3. Russia: Being Emo
The emo trend began in the 1980s, characterized by its emotional music similar to punk and rock and the fashion styles that are a mix of punk and goth. To most people, it’s just a phase for teenagers to go through; in Russia, though, it’s a dangerous social group that should be stamped out. In 2008, a piece of legislation (“Government Strategy in the Sphere of Spiritual and Ethical Education”) began to restrict “dangerous teen trends” like the emo culture. The bill describes “emos” as teenagers with studded belts, painted fingernails, facial piercings, and black hair with face-concealing fringes.

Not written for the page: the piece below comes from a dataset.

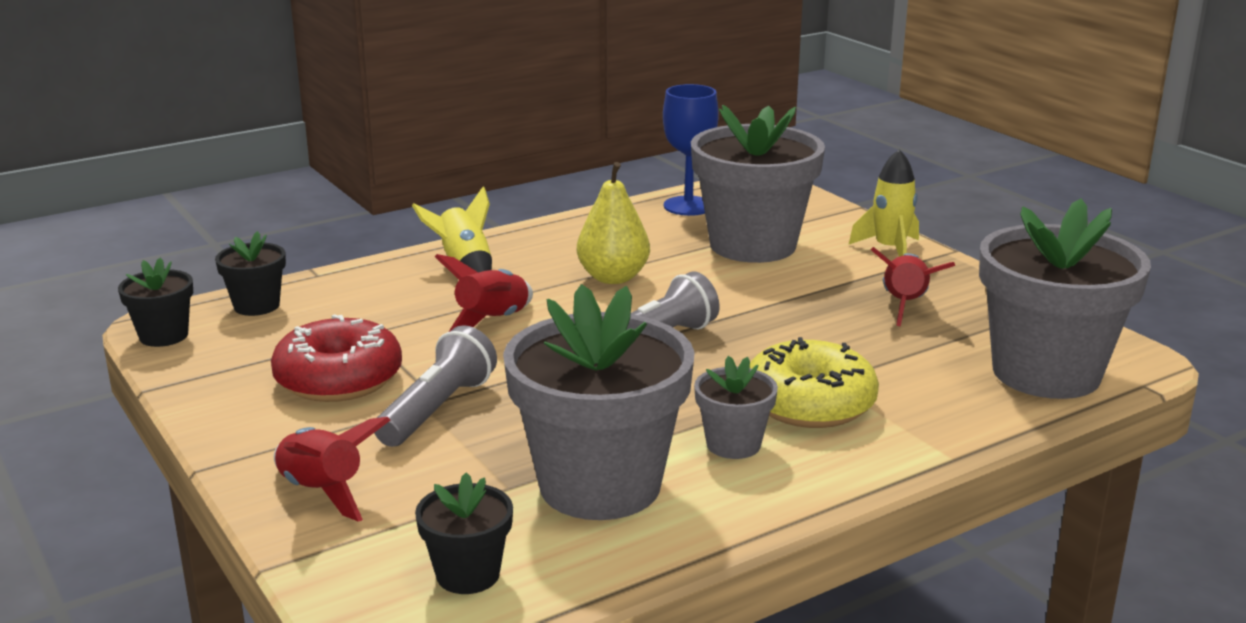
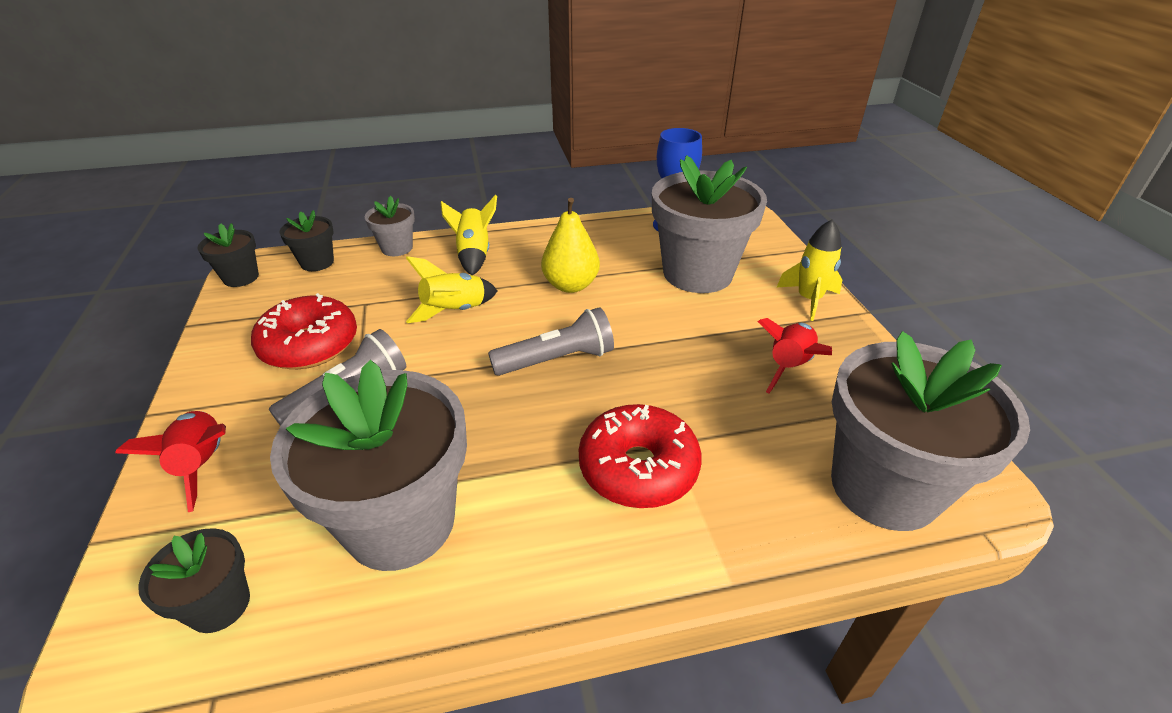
camera: 20 degrees right, 15 degrees up
(493, 321) = (455, 311): red rocket -> yellow rocket
(733, 444) = (541, 502): grey flower pot -> grey flower pot (397, 248)
(809, 404) = (638, 468): yellow donut -> red donut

It also claims that the emo “negative ideology” encourages depression, social withdrawal and suicide—and it would be irresponsible to allow the trend to continue. The self-proclaimed emo culture took to the streets, marching in the UK and Siberia to defend their right to expressing their emotions. If Russia has its way, emo will be all but banned by 2020.
4. China: Reincarnation
If you don’t have permission from China’s government, you can’t seek reincarnation. While probably not a problem for most people, the Buddhist monks in Tibet are facing a complicated issue. The law, which is very specific on the procedures of permitted reincarnation and is stated to be “an important move to institutionalize management of reincarnation,” is an underhanded attempt to diminish the Dalai Lama’s influence and restrict the Buddhist establishment still in existence in Tibet. The current Dalai Lama is 77 years old, and he refuses to be reborn in Tibet as long as it is under Chinese control. In the future, there could be two Dalai Lamas—the one chosen by the Chinese government under their law, and the one chosen by the Buddhist monks.
5. Cuba: Cell phones
During Fidel Castro’s reign in Cuba, few citizens owned cell phones. Not because they were too expensive, but because they were banned—only executives working for foreign companies or high communist party officials were allowed to have them. Fidel Castro defended his ban by claiming the restrictions were “necessary sacrifices” in the “battle of ideas” against the U.S. When Raul Castro, younger brother of Fidel, took over control of Cuba in 2008, one of his early actions was to lift the ban on cell phones. While expensive, the freedom of owning a cell phone had many citizens to rushing to purchase their first.